Они не остаются в долгу, и на следующий день после праздника Первого мая у нас в забое — «парадный обед»: колбаса, сало, яйца, сколько хочешь хлеба и по бутылке пива каждому. Я свою отдаю товарищу, который постарше, — боюсь опьянеть, хорошо помню похмелье после спирта на батарее…
И немецкого обер-штейгера, старшего горного мастера, пригласили в компанию, он закусывает вместе с нами. И даже получает от проходчиков в подарок бутылку водки.
САША
А всего через несколько дней нас всех четверых распределяют по другим бригадам. Меня — в подземную мастерскую, к слесарям. Я должен помогать Саше, так все зовут слесаря Александра, носить за ним инструменты и прочее. Новая работа мне нравится; каждый день мы на другом месте, то чиним конвейер в лаве, то насос, качающий воду из шахты на поверхность. Это чаще всего, потому что за водоотливом на шахте следят особенно тщательно. Слава Богу, там десять или двенадцать насосов, так что какой-нибудь из них всегда в ремонте.
Много дел бывает и у ствола шахты, там я уже познакомился с несколькими украинками. Почти все женщины, работающие на водоотливе и у ствола, были на принудительных работах в Германии, говорят немного по-немецки, а некоторые — даже хорошо.
Иметь знакомую стволовую — это большая удача, потому что если надо выехать из шахты на поверхность, а ствол занят подъемом вагонеток с добычей, то все зависит от нее. Иногда мне кажется, что женщины мной интересуются. Могут ведь они сочувствовать, что вот, я такой молодой, а попал в плен. Они ведь тоже были совсем молодыми, когда их угнали в Германию.
В насосной слесарь Саша всегда задерживается, чтобы поболтать с девушками о разной чепухе. А я прислушиваюсь и так узнаю все новые слова, учусь понимать язык.
Сегодня меня даже втянули в разговор. Спрашивали, что я делал раньше, до шахты, и как я такой молодой попал в плен. Сам удивляюсь, как это у меня уже получается — объясняться по-русски, а когда не хватает слов, приходит на помощь кто-нибудь из девушек, знающих немецкий. Говорим о Киеве, и я узнаю, что Тамара — родом оттуда. Что она пережила — это просто ужас. Когда их освободили в Германии, то домой не отпустили, а собрали в лагере в восточной зоне и сказали: кто поедет добровольно работать на угольные шахты, того через год отпустят домой. И вот они уже два года в Макеевке на шахте «Krasnaja Zwezda», живут в рабочем лагере вроде нашего, без документов…Нам ведь тоже обещали, что отпустят домой, когда проработаем год на шахте. Сколько же нас здесь продержат, если и своих людей так дурят! Всем этим женщинам лет по двадцать, все незамужние. Спрашивают, работал ли я в Киеве тоже вместе с женщинами. Я им охотно рассказываю о моей платонической любви к Лидии, о последней встрече с ней в укромном месте, когда она передо мной станцевала, а потом сломя голову убежала.
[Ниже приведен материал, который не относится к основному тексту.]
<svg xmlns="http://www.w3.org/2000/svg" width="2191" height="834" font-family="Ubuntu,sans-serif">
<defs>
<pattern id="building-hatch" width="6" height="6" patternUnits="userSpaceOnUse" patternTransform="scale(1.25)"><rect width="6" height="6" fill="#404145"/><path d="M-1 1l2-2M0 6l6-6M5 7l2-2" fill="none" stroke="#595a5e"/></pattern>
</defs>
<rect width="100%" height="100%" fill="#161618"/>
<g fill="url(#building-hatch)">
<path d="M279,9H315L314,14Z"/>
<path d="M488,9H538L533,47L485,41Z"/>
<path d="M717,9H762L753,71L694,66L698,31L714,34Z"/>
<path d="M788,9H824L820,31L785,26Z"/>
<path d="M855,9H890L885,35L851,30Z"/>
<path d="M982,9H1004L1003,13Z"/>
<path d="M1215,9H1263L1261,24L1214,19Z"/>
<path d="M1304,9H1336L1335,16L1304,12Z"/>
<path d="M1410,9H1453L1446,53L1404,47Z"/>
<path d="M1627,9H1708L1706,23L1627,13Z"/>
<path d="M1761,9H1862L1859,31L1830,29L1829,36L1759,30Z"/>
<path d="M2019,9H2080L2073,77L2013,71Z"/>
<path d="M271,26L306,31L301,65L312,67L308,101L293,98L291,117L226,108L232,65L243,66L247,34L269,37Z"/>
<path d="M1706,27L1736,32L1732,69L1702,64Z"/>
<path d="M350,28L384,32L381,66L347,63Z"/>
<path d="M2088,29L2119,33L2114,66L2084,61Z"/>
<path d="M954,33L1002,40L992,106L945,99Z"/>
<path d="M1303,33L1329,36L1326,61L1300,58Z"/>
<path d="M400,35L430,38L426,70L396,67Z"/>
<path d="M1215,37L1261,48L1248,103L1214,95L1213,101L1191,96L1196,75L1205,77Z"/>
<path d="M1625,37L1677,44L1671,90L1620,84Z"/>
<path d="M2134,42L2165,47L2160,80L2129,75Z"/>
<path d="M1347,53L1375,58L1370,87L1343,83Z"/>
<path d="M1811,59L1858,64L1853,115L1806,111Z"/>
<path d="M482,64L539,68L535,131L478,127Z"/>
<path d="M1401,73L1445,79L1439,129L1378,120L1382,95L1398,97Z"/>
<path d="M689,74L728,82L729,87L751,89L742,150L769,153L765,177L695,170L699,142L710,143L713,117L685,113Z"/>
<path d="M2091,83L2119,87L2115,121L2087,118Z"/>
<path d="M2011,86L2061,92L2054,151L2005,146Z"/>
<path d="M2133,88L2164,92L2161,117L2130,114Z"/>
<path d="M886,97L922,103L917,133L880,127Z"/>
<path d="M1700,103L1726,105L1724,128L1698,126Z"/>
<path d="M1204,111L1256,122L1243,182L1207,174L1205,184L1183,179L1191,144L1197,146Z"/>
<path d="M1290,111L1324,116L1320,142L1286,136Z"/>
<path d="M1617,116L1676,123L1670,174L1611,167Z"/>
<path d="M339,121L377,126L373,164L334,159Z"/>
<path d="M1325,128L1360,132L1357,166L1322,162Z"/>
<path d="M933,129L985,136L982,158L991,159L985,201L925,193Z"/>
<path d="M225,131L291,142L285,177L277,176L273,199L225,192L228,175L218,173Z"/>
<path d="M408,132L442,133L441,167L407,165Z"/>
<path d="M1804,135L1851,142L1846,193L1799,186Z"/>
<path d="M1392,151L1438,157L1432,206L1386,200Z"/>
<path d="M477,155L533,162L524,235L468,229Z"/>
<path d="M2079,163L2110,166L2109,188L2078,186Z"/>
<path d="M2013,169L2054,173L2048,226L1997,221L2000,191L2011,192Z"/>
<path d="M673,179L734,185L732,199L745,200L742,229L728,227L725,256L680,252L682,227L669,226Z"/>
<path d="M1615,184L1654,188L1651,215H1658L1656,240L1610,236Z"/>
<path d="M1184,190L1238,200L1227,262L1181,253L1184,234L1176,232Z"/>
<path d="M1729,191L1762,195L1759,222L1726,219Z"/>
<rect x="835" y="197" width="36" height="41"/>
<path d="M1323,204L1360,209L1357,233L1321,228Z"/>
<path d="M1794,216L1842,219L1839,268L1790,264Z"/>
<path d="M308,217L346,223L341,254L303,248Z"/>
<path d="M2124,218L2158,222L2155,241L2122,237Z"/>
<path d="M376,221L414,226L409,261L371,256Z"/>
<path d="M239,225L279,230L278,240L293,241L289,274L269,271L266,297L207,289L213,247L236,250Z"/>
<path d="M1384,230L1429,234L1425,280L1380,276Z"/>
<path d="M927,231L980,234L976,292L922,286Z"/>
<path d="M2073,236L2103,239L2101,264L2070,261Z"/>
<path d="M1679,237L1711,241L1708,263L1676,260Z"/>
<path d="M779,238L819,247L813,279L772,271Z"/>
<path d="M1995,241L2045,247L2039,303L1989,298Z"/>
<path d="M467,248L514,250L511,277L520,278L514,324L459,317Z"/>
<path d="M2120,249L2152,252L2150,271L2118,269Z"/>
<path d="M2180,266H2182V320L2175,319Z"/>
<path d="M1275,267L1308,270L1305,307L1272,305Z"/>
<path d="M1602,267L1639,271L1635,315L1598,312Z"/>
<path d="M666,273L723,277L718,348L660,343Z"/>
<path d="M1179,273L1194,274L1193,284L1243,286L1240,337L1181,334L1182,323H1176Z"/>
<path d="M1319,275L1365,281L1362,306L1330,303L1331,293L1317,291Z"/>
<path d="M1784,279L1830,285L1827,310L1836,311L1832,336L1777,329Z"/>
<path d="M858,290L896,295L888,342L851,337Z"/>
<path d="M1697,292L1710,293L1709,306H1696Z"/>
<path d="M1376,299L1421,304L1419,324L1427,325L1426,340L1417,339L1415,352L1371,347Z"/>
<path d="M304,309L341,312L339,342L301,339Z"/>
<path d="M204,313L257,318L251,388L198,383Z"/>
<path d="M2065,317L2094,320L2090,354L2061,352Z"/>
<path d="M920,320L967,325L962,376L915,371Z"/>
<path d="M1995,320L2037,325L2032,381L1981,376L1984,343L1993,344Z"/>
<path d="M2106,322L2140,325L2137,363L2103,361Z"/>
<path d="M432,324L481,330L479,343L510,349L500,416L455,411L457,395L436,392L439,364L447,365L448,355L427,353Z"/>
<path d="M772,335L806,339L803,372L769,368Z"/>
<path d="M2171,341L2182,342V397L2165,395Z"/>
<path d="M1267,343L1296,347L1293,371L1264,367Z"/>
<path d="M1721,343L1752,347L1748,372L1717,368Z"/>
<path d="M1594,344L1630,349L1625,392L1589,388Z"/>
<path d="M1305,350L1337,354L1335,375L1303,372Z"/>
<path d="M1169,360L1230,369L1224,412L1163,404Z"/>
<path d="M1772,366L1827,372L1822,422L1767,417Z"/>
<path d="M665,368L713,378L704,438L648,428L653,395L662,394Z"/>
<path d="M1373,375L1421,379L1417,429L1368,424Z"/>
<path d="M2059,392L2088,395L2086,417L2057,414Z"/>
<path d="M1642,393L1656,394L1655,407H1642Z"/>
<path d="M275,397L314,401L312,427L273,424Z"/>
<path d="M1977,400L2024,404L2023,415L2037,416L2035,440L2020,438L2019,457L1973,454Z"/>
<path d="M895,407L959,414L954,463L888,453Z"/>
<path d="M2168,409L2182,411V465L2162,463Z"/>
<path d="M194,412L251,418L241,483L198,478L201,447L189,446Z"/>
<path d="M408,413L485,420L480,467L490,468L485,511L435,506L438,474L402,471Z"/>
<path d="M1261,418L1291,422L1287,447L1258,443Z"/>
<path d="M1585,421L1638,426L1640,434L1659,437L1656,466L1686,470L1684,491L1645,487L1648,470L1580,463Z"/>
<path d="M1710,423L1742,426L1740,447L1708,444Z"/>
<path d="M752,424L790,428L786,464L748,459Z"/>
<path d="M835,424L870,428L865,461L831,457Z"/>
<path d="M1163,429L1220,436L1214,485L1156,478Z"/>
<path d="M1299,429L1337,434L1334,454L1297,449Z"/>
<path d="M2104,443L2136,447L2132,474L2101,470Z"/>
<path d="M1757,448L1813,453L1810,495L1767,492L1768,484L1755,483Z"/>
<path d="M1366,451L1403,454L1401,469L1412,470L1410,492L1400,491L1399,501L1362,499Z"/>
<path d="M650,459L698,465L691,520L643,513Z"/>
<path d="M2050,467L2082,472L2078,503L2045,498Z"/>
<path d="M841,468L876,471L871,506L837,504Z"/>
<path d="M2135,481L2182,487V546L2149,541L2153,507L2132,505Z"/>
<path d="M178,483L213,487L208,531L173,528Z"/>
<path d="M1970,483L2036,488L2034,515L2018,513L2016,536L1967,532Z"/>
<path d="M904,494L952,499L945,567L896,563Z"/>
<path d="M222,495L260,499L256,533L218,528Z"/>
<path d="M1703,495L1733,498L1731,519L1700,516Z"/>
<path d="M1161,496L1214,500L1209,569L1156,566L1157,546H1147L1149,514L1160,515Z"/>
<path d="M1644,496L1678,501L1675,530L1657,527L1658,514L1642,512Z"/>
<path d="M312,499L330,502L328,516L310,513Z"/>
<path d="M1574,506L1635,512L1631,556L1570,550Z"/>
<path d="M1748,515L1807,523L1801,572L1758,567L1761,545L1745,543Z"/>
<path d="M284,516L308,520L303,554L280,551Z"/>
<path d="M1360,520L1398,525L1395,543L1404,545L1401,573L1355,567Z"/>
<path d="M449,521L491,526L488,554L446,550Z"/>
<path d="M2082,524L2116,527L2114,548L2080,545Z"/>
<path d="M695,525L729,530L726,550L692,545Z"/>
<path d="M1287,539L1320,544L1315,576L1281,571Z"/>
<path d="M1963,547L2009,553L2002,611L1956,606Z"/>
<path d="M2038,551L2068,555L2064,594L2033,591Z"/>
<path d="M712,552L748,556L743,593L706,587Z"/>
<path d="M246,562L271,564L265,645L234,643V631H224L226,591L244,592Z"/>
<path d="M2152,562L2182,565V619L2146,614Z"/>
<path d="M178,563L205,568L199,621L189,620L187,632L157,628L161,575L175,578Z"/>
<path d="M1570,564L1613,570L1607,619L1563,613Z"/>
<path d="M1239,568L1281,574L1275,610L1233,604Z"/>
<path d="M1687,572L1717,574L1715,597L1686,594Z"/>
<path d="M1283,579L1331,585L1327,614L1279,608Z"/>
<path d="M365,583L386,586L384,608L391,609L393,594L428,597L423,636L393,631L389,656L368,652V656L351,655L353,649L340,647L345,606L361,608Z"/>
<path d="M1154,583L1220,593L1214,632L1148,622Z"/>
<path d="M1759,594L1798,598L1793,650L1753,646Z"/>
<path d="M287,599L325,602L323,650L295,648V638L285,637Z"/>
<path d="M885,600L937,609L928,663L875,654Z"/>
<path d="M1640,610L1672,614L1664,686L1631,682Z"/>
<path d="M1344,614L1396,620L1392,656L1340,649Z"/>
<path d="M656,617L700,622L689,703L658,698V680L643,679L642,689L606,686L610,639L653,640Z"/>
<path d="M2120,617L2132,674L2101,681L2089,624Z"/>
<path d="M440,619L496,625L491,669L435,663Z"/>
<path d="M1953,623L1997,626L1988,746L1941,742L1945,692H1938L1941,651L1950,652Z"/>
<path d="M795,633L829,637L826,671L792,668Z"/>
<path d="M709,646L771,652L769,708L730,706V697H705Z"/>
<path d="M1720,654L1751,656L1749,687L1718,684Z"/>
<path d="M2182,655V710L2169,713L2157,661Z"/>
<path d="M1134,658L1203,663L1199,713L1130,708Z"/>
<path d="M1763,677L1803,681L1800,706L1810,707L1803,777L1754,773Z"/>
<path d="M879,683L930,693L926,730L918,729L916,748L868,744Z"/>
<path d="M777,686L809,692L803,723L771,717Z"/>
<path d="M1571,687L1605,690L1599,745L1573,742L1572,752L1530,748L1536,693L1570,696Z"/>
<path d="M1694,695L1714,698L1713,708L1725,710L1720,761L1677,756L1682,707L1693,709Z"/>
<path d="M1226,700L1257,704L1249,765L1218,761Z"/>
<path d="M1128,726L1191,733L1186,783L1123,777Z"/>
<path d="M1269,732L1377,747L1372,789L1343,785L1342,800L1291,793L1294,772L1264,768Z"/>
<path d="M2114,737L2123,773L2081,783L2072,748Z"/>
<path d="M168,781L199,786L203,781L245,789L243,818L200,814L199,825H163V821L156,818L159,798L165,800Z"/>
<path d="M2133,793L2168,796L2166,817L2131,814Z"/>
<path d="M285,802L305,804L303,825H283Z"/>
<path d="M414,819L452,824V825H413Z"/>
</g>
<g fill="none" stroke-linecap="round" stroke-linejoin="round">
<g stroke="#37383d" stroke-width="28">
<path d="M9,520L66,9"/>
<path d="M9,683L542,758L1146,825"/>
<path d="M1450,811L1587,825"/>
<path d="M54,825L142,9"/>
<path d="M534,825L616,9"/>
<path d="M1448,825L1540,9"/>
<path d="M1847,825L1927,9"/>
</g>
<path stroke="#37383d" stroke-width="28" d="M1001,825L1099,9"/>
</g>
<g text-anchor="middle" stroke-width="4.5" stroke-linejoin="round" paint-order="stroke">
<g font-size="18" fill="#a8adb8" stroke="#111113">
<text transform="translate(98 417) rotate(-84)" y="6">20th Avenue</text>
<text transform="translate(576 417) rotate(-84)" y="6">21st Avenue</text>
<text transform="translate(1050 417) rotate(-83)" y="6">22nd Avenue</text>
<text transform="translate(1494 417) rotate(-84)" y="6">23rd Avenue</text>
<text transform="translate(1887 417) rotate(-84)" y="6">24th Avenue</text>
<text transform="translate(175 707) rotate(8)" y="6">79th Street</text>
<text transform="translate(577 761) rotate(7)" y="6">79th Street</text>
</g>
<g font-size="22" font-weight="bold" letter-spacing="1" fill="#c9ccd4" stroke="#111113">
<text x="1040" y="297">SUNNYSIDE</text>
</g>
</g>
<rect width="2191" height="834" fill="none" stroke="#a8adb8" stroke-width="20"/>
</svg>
Написал мелом ее имя на вагонетке. Тамара спросила, знаю ли я адрес. Конечно, я ведь его тогда крепко запомнил, почему и зачем — не знал. Может, Тамара напишет Лидии, что встретила меня здесь? Тамара только смеется, когда я спросил об этом.
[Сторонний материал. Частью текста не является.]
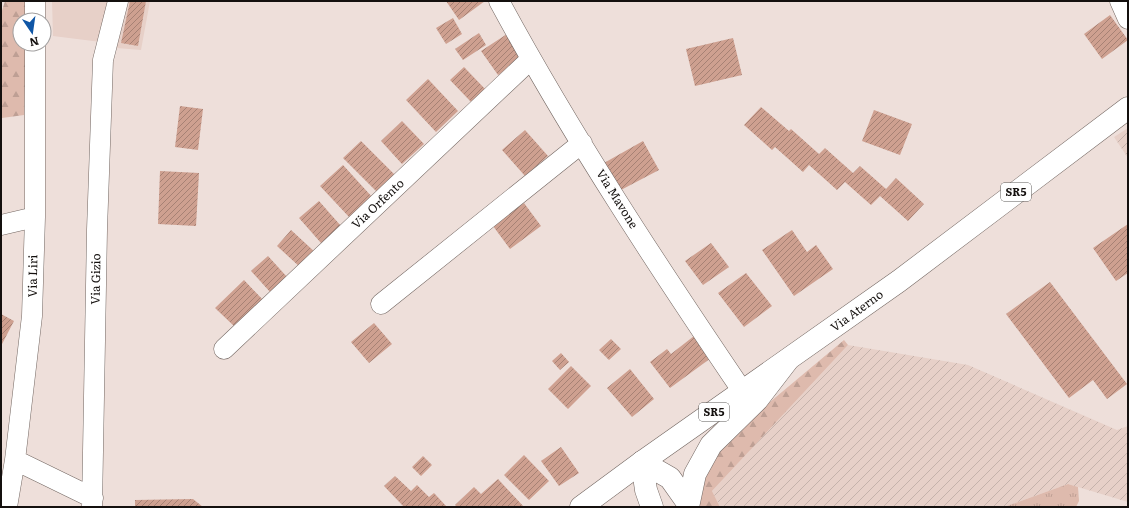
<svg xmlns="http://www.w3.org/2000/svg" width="1129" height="508" viewBox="0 0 1129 508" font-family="Literata,serif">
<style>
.built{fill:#e7d0c8}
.industrial{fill:url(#industrial-furrows)}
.grass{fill:url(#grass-tufts)}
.forest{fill:url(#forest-firs)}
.building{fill:url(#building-hatch)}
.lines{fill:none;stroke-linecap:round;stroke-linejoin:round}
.minor-casing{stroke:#726661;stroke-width:21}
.major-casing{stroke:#726661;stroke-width:23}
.highway-casing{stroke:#726661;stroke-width:23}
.minor{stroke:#fff;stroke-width:20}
.major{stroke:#fff;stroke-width:22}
.highway{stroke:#fff;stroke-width:22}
.labels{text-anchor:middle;stroke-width:3;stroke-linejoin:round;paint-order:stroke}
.shield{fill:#fff;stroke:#5a5856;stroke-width:1}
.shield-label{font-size:11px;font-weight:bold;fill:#14100e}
.street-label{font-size:12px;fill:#14100e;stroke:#fff}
</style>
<defs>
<pattern id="industrial-furrows" width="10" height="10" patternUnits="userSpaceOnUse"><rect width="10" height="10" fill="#e7d0c8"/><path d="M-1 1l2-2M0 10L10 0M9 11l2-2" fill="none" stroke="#c5b2ab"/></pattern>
<pattern id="grass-tufts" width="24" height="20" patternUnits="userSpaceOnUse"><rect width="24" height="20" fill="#debaad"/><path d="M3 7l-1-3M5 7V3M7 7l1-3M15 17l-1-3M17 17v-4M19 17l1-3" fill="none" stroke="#be9f94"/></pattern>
<pattern id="forest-firs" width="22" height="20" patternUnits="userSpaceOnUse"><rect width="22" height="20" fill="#debaad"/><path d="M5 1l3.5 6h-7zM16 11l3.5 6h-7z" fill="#be9f94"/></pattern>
<pattern id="building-hatch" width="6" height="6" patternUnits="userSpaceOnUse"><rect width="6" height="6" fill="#cea090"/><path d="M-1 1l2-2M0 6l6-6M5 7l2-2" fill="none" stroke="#a68174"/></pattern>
</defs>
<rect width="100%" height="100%" fill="#eedfda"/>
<!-- built -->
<path class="built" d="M 52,1 L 150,1 L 141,50 L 117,48 L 101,42 L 53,36 Z"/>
<!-- industrial -->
<path class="industrial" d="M 1128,128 L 1128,158 L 1114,137 Z
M 848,345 L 968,365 L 1117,430 L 1128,426 L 1128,502 L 1068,484 L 1004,507 L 720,507 L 712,491 Z"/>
<!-- grass -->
<path class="grass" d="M 1068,484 L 1078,487 L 1079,501 L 1076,507 L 1004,507 Z"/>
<!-- forest -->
<path class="forest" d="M 5,1 L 27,1 L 26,20 L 20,20 L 20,44 L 26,44 L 24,115 L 2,118 L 1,14 Z
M 844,340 L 848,345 L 712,491 L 720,507 L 696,507 L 699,490 L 716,456 L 770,402 Z"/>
<!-- building -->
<path class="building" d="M 130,1 L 146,1 L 138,46 L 121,43 Z
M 446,1 L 485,1 L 459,20 Z
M 1110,15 L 1128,40 L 1102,59 L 1084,34 Z
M 453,18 L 462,34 L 446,44 L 436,28 Z
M 479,33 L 486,45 L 463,60 L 455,49 Z
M 507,34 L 524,57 L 498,75 L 481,51 Z
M 733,38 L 742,75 L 695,86 L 686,49 Z
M 464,67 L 486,90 L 472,103 L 450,80 Z
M 428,79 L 458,111 L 436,132 L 406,100 Z
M 180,106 L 203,109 L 198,150 L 175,147 Z
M 761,107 L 789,131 L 791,129 L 819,154 L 825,148 L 853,173 L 860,166 L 886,189 L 896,178 L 924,204 L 908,221 L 880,196 L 871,205 L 845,182 L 837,190 L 809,165 L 803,172 L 775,147 L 772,150 L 744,125 Z
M 874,110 L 912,124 L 900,155 L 862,141 Z
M 402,121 L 424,144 L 402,164 L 381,141 Z
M 525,130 L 548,156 L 525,176 L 502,150 Z
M 361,141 L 396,176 L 378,193 L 343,158 Z
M 643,141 L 659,170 L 619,191 L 604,163 Z
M 343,165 L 373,198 L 350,218 L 320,186 Z
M 160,171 L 199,173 L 196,226 L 158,224 Z
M 319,201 L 341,226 L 321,243 L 299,218 Z
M 524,203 L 541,226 L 510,249 L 493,226 Z
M 1128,224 L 1128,273 L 1116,281 L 1093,248 Z
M 291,230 L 316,253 L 301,268 L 277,246 Z
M 792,230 L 807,252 L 816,245 L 833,269 L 794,296 L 762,250 Z
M 711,243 L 729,267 L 703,285 L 685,261 Z
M 268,256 L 288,278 L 271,293 L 251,271 Z
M 746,273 L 772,306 L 744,327 L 718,293 Z
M 244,280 L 263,300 L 235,327 L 215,308 Z
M 1050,282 L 1127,384 L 1107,399 L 1093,380 L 1069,398 L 1006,314 Z
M 1,314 L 14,321 L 1,346 Z
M 374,323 L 392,344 L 369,363 L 351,342 Z
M 694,336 L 711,358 L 670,388 L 650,362 L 667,349 L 671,354 Z
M 611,339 L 621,349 L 609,360 L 599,350 Z
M 561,353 L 569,362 L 560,370 L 552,361 Z
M 571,366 L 591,386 L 568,409 L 548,389 Z
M 630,369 L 654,399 L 632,417 L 607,388 Z
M 561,447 L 579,473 L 559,486 L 541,461 Z
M 524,455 L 549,481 L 529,500 L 504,475 Z
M 423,456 L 432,465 L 421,476 L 412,467 Z
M 395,476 L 411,491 L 417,485 L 429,497 L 434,493 L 447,507 L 404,507 L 384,486 Z
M 498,479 L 524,507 L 457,507 L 455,505 L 474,487 L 481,494 Z
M 193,499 L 203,507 L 135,507 L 135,500 Z"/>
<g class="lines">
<defs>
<path id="minor" d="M 499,1 C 572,136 657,265 743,392
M 1120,1 L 1128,19
M 35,20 L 35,1
M 1,225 L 35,217
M 381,304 L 582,143
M 224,349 L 531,59
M 15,460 L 93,498
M 7,507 L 15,460 L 32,316 L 35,217 L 35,44
M 92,507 L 97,230 L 103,60 L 118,1"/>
<path id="major" d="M 581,507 L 642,462 L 899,281 L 1128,108"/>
<path id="highway" d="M 642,462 L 670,478 L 687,502
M 642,462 L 646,490 L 652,507
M 688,507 L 695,474 L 711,445 L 757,400 L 787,361"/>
</defs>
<!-- minor casing -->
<use href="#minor" class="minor-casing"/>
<!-- major casing -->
<use href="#major" class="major-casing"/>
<!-- highway casing -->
<use href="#highway" class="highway-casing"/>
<!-- minor -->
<use href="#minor" class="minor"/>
<!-- major -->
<use href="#major" class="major"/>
<!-- highway -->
<use href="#highway" class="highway"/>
</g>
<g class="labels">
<!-- shield labels -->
<g class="shield">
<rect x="1001" y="183" width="30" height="18" rx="3"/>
<rect x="699" y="403" width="30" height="18" rx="3"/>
</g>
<g class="shield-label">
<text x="1016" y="196">SR5</text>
<text x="714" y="416">SR5</text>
</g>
<!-- street labels -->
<g class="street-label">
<text transform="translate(617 199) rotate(58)" y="4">Via Mavone</text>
<text transform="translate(378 204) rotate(-43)" y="4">Via Orfento</text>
<text transform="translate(33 276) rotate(-89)" y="4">Via Liri</text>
<text transform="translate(96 279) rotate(-89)" y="4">Via Gizio</text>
<text transform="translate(857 311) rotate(-36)" y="4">Via Aterno</text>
</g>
</g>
<!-- border -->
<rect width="1129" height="508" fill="none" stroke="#14100e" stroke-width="4"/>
<!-- north arrow -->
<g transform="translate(32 32) rotate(167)"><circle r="19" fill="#ffffff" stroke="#a19f9f"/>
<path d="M0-3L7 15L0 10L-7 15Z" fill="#0f56a6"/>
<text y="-6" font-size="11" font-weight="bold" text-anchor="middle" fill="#14100e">N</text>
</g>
</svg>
Перерыв длится сегодня особенно долго, одна из женщин особенно любезна с Сашей, они флиртуют, остальные посмеиваются. По правде говоря, меня тоже волнует их внимание, ощущение, что я, может быть, тоже кому-то из них нравлюсь, ну, может быть, Тамаре, которая заговорила со мной… Но вот звонит шахтный телефон. Ищут Сашу — срочно к главному стволу! Что ж, сумку с инструментами на плечо, бросаем девушкам короткое: privet! — и пошли. До главного ствола отсюда недалеко, меньше пяти минут ходу. Там Сашу ждет с нетерпением старший мастер: опустившуюся с поверхности шахтную клеть заклинило. Один из рычагов, которые должны удерживать клеть в направляющих в случае обрыва стального каната, на котором она подвешена, за что-то зацепился прямо здесь, в зумпфе — углублении, куда «садится» клеть. Машинист подъема пытался сдернуть ее вверх, но ничего не вышло. Вокруг уже собрались шахтеры, обсуждают, что надо делать.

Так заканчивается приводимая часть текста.